RECORDS PROVIDED

*** Block opens ***

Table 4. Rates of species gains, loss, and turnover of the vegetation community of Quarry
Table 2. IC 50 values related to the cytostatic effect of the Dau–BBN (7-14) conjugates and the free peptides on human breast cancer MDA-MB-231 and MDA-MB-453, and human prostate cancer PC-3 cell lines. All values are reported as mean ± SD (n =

*** Block closes ***
*** Block opens ***

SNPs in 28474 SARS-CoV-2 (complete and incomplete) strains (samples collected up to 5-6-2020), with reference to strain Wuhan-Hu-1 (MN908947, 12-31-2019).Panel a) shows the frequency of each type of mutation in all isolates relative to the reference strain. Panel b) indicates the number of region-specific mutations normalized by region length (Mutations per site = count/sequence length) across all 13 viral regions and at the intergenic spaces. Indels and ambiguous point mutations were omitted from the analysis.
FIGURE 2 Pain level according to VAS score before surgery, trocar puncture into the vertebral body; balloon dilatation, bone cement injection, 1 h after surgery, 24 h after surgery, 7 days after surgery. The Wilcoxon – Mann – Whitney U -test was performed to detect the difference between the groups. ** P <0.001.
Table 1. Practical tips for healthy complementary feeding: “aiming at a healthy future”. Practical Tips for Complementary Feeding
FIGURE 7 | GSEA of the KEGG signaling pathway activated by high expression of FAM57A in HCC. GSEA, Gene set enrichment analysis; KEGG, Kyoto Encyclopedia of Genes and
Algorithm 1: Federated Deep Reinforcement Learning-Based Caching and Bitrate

*** Block closes ***

EXERCISE AIM
Every line above that holds the string "analysis" should be returned.

FINISHED TASK
SNPs in 28474 SARS-CoV-2 (complete and incomplete) strains (samples collected up to 5-6-2020), with reference to strain Wuhan-Hu-1 (MN908947, 12-31-2019).Panel a) shows the frequency of each type of mutation in all isolates relative to the reference strain. Panel b) indicates the number of region-specific mutations normalized by region length (Mutations per site = count/sequence length) across all 13 viral regions and at the intergenic spaces. Indels and ambiguous point mutations were omitted from the analysis.
FIGURE 7 | GSEA of the KEGG signaling pathway activated by high expression of FAM57A in HCC. GSEA, Gene set enrichment analysis; KEGG, Kyoto Encyclopedia of Genes and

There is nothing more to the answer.